Question

5) EverShine was an unlevered company with beta of 1.25. It decided to borrow money and buyback stock with the proceeds. Cost of equity capital went up by 9% after levering to a debt to value ratio of 0.5. Debt is risk free. Tax rate is zero. Depreciation level is $ 50 Million per year. EBIT is $ 875 Million per year.
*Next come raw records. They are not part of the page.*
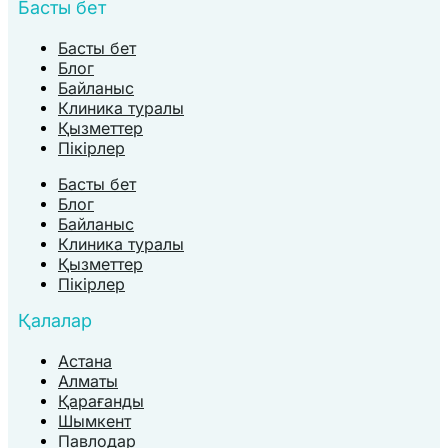
Басты бет
Басты бет
Блог
Байланыс
Клиника туралы
Қызметтер
Пікірлер
Басты бет
Блог
Байланыс
Клиника туралы
Қызметтер
Пікірлер
Қалалар
Астана
Алматы
Қарағанды
Шымкент
Павлодар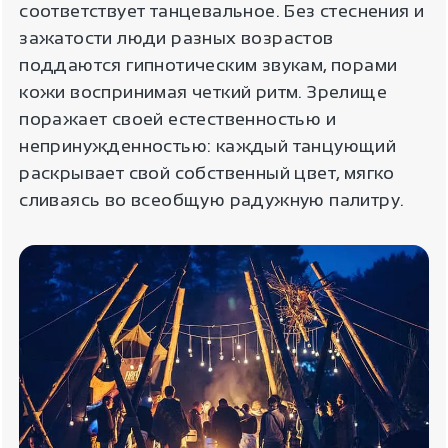
соответствует танцевальное. Без стеснения и
зажатости люди разных возрастов
поддаются гипнотическим звукам, порами
кожи воспринимая четкий ритм. Зрелище
поражает своей естественностью и
непринужденностью: каждый танцующий
раскрывает свой собственный цвет, мягко
сливаясь во всеобщую радужную палитру.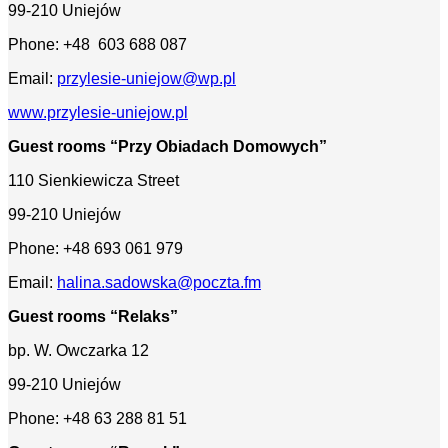
99-210 Uniejów
Phone: +48 603 688 087
Email:
przylesie-uniejow@wp.pl
www.przylesie-uniejow.pl
Guest rooms “Przy Obiadach Domowych”
110 Sienkiewicza Street
99-210 Uniejów
Phone: +48 693 061 979
Email:
halina.sadowska@poczta.fm
Guest rooms “Relaks”
bp. W. Owczarka 12
99-210 Uniejów
Phone: +48 63 288 81 51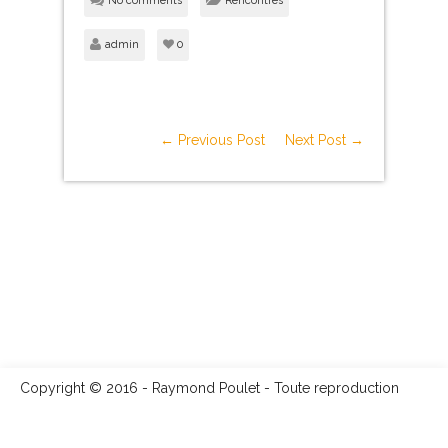
No comments
Rencontres
admin
0
← Previous Post
Next Post →
Copyright © 2016 - Raymond Poulet - Toute reproduction
totale ou partielle est interdite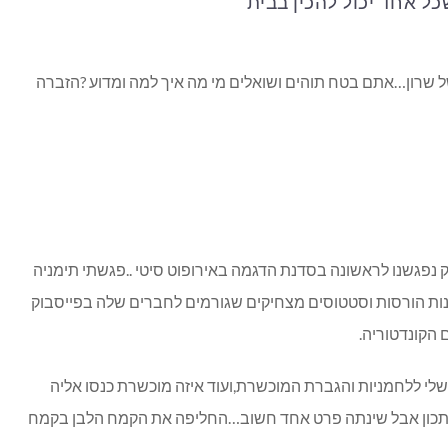
ל אחד יכול להכין בבית
ל שרון…אתם בטח תוהים ושואלים מי מה איך למה ומדוע ?הזברה
 נפגשנו לראשונה בסדנת הדגמה באירופוט סיטי ..פגשתי תימניה
נות הורסות וסטטוסים מצחיקים שגורמים לחברים שלה בפייסבוק
 הקונדטוריה.
לי ללחמניות והגברת המוכשרת,ועוד איזה מוכשרת כנסו אליה
מתכון אבל שינתה פרט אחד חשוב…החליפה את הקמח הלבן בקמח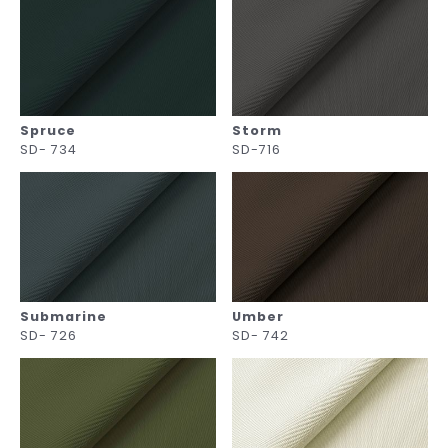
Spruce
Storm
SD- 734
SD-716
Submarine
Umber
SD- 726
SD- 742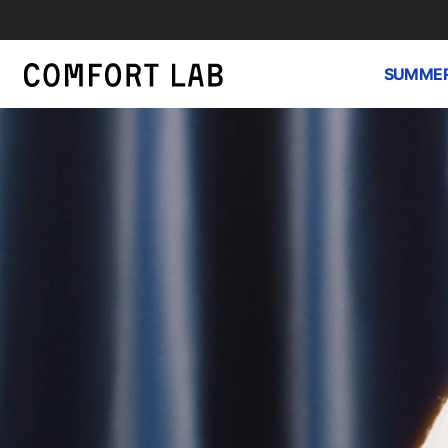
SUMMER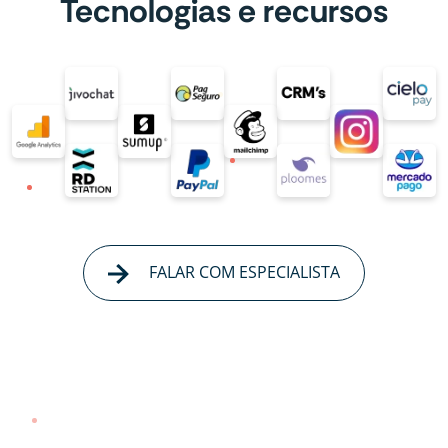
Tecnologias e recursos
FALAR COM ESPECIALISTA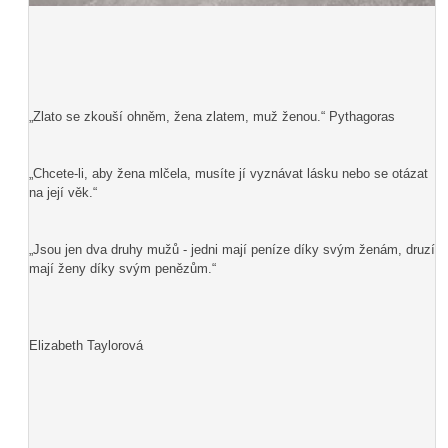
„Zlato se zkouší ohněm, žena zlatem, muž ženou.“ Pythagoras
„Chcete-li, aby žena mlčela, musíte jí vyznávat lásku nebo se otázat
na její věk.“
„Jsou jen dva druhy mužů - jedni mají peníze díky svým ženám, druzí
mají ženy díky svým penězům.“
Elizabeth Taylorová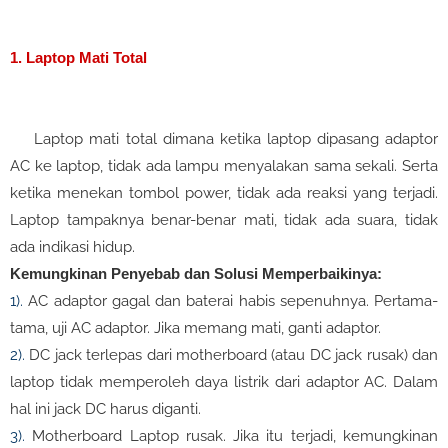
1. Laptop Mati Total
Laptop mati total dimana ketika laptop dipasang adaptor
AC ke laptop, tidak ada lampu menyalakan sama sekali. Serta
ketika menekan tombol power, tidak ada reaksi yang terjadi.
Laptop tampaknya benar-benar mati, tidak ada suara, tidak
ada indikasi hidup.
Kemungkinan Penyebab dan Solusi Memperbaikinya:
1).
AC adaptor gagal dan baterai habis sepenuhnya. Pertama-
tama, uji AC adaptor. Jika memang mati, ganti adaptor.
2).
DC jack terlepas dari motherboard (atau DC jack rusak) dan
laptop tidak memperoleh daya listrik dari adaptor AC. Dalam
hal ini jack DC harus diganti.
3).
Motherboard Laptop rusak. Jika itu terjadi, kemungkinan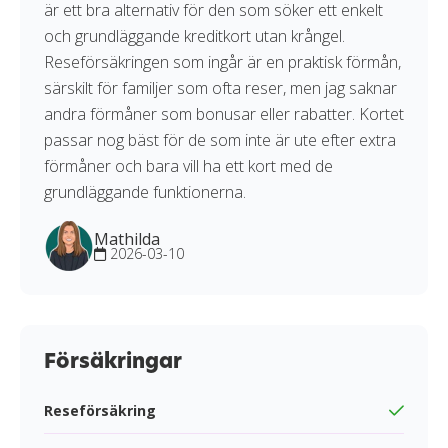
är ett bra alternativ för den som söker ett enkelt
och grundläggande kreditkort utan krångel.
Reseförsäkringen som ingår är en praktisk förmån,
särskilt för familjer som ofta reser, men jag saknar
andra förmåner som bonusar eller rabatter. Kortet
passar nog bäst för de som inte är ute efter extra
förmåner och bara vill ha ett kort med de
grundläggande funktionerna.
Mathilda
2026-03-10
Försäkringar
Reseförsäkring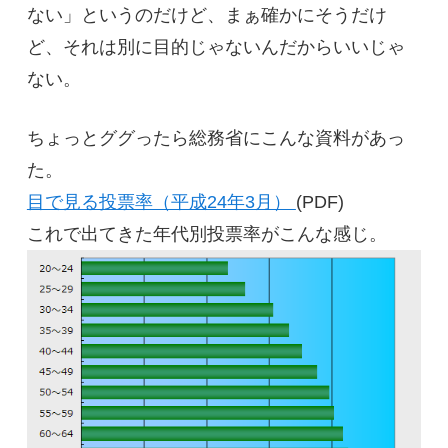
ない」というのだけど、まぁ確かにそうだけ
ど、それは別に目的じゃないんだからいいじゃ
ない。
ちょっとググったら総務省にこんな資料があっ
た。
目で見る投票率（平成24年3月）
(PDF)
これで出てきた年代別投票率がこんな感じ。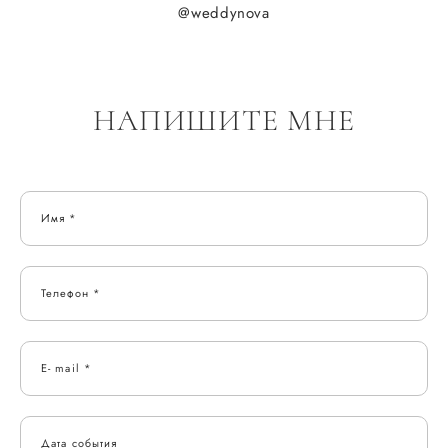
@weddynova
НАПИШИТЕ МНЕ
Имя *
Телефон *
E- mail *
Дата события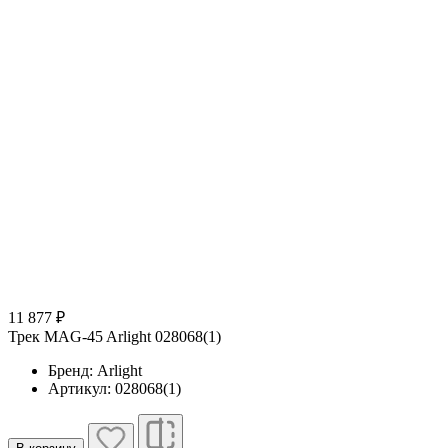
11 877 ₽
Трек MAG-45 Arlight 028068(1)
Бренд: Arlight
Артикул: 028068(1)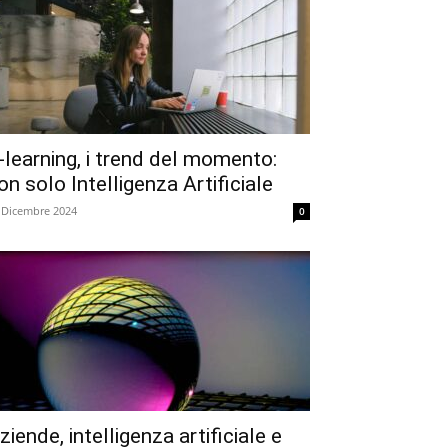
-learning, i trend del momento:
on solo Intelligenza Artificiale
 Dicembre 2024
0
ziende, intelligenza artificiale e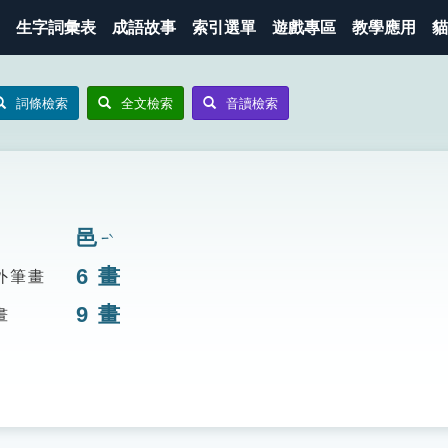
生字詞彙表
成語故事
索引選單
遊戲專區
教學應用
貓
詞條檢索
全文檢索
音讀檢索
邑
ㄧˋ
6
畫
外筆畫
9
畫
畫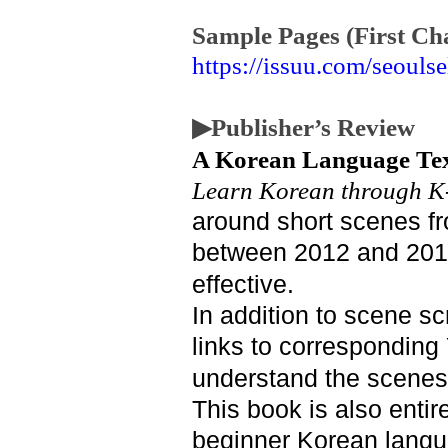
Sample Pages (First Ch
https://issuu.com/seoul
▶Publisher’s Review
A Korean Language Tex
Learn Korean through 
around short scenes fr
between 2012 and 2019
effective.
In addition to scene sc
links to corresponding 
understand the scenes
This book is also entir
beginner Korean langua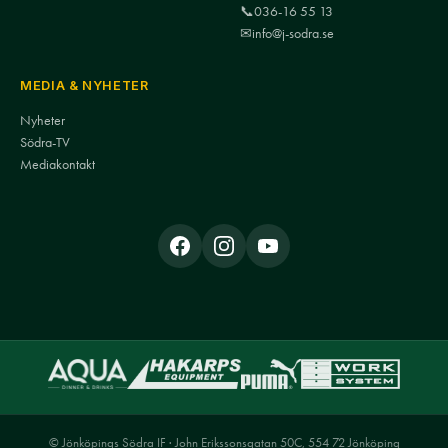
📞
036-16 55 13
✉
info@j-sodra.se
MEDIA & NYHETER
Nyheter
Södra-TV
Mediakontakt
© Jönköpings Södra IF · John Erikssonsgatan 50C, 554 72 Jönköping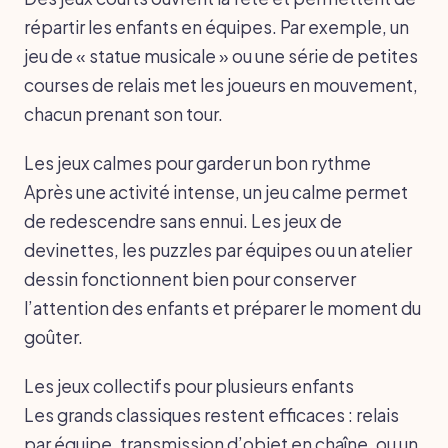
répartir les enfants en équipes. Par exemple, un
jeu de « statue musicale » ou une série de petites
courses de relais met les joueurs en mouvement,
chacun prenant son tour.
Les jeux calmes pour garder un bon rythme
Après une activité intense, un jeu calme permet
de redescendre sans ennui. Les jeux de
devinettes, les puzzles par équipes ou un atelier
dessin fonctionnent bien pour conserver
l’attention des enfants et préparer le moment du
goûter.
Les jeux collectifs pour plusieurs enfants
Les grands classiques restent efficaces : relais
par équipe, transmission d’objet en chaîne, ou un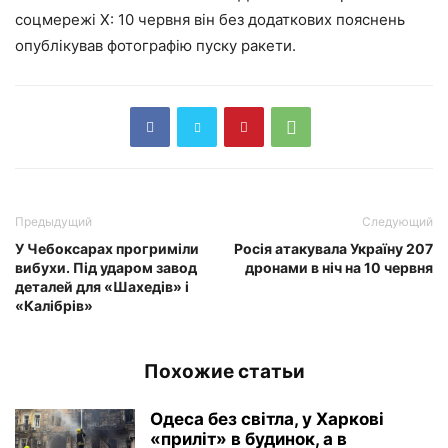
соцмережі Х: 10 червня він без додаткових пояснень
опублікував фотографію пуску ракети.
Предыдущий
Следующий
У Чебоксарах прогриміли
Росія атакувала Україну 207
вибухи. Під ударом завод
дронами в ніч на 10 червня
деталей для «Шахедів» і
«Калібрів»
Похожие статьи
Одеса без світла, у Харкові
«приліт» в будинок, а в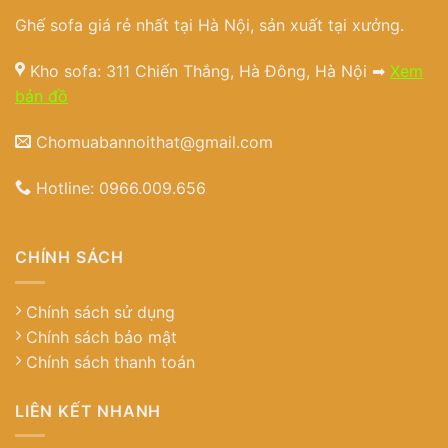
Ghế sofa giá rẻ nhất tại Hà Nội, sản xuất tại xưởng.
Kho sofa: 311 Chiến Thắng, Hà Đông, Hà Nội ➡
Xem
bản đồ
Chomuabannoithat@gmail.com
Hotline:
0966.009.656
CHÍNH SÁCH
Chính sách sử dụng
Chính sách bảo mật
Chính sách thanh toán
LIÊN KẾT NHANH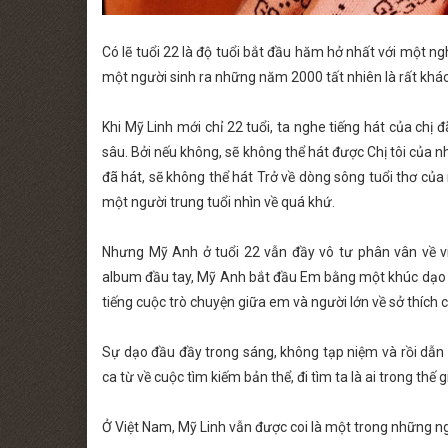
Có lẽ tuổi 22 là độ tuổi bắt đầu hăm hở nhất với một ng
một người sinh ra những năm 2000 tất nhiên là rất khá
Khi Mỹ Linh mới chỉ 22 tuổi, ta nghe tiếng hát của chị
sâu. Bởi nếu không, sẽ không thể hát được Chị tôi của nh
đã hát, sẽ không thể hát Trở về dòng sông tuổi thơ của
một người trung tuổi nhìn về quá khứ.
Nhưng Mỹ Anh ở tuổi 22 vẫn đầy vô tư phân vân về việ
album đầu tay, Mỹ Anh bắt đầu Em bằng một khúc dạo đ
tiếng cuộc trò chuyện giữa em và người lớn về sở thích c
Sự dạo đầu đầy trong sáng, không tạp niệm và rồi dẫn
ca từ về cuộc tìm kiếm bản thể, đi tìm ta là ai trong thế g
Ở Việt Nam, Mỹ Linh vẫn được coi là một trong những ng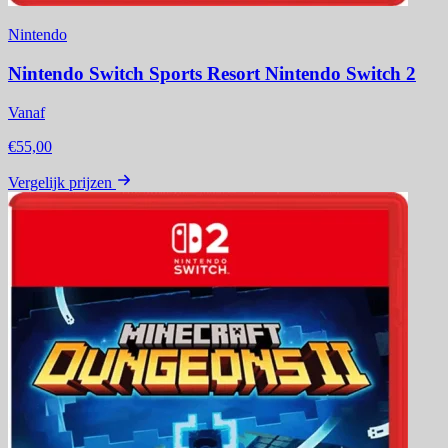
Nintendo
Nintendo Switch Sports Resort Nintendo Switch 2
Vanaf
€55,00
Vergelijk prijzen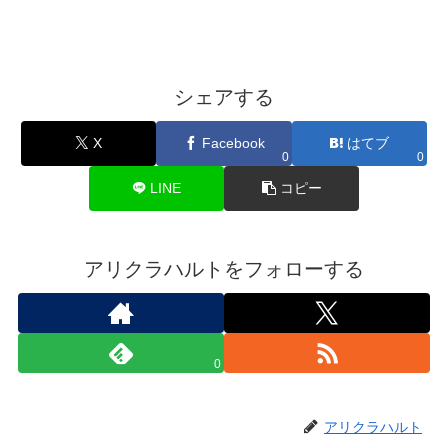
シェアする
X
Facebook
はてブ
0
0
LINE
コピー
アリクラハルトをフォローする
0
アリクラハルト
How much is the market risk premium

Answer 1

market premium 0.072 -->7.2%

Step-by-step explanation:

We have to use the Modigliani-Miller proposition to solve for these amounts:

`\beta_l = \beta_u * [1 + (1 - t) * (D)/(E) ]\\\beta_l = 1.25 * [1 + (1 - 0) * 1 ]\\\\\beta_l = 1.25 * [1 + 1 ]\\\\\beta_l = 2.50`

Now, with the leverated beta we solve for the market premium using CAPM method

`Ke_l= r_f + \beta_l (r_m-r_f)`

`Ke_u= r_f + \beta_u (r_m-r_f)`

The difference between these rates is 9% and both have the risk free rate thus that is simplified leaving:

`Ke_l - Ke_u = r_f + \beta_u (r_m-r_f) - r_f - \beta_u (r_m-r_f)`

`0.09 = \beta_l * premium - \beta_u * premium`

`0.09 = (\beta_l - \beta_u) * premium`

`0.09 = (2.50 - 1.25) * premium`

premium = 0.09 / 1.25 = 0.072

Answer 2

The market risk premium is 7.2%.

Step-by-step explanation:

We are required to calculate the market risk premium (P).

Debt to value ratio = D/V = 0.5

Debt to equity ratio = D/E = 0.5 / (1 - 0.5) = 1

Unlevered beta = 1.25

Tax rate = t = 0%

Levered beta = Unlevered beta x [1 + (1 - t)] x D/E

= 1.25 x (1 + 1) x 1

= 2.5

We are informed that the cost of equity capital went up by 9% after levering to a debt to value ratio of 0.5. This implies the following:

(Levered beta - Unlevered beta) x Market risk premium = Change in cost of equity capital

⇒ (2.5 - 1.25) x P = 9%

⇒ 1.25 x P = 9%

⇒ P = 9% / 1.25

⇒ P = 7.2%

Therefore, the market risk premium is 7.2%.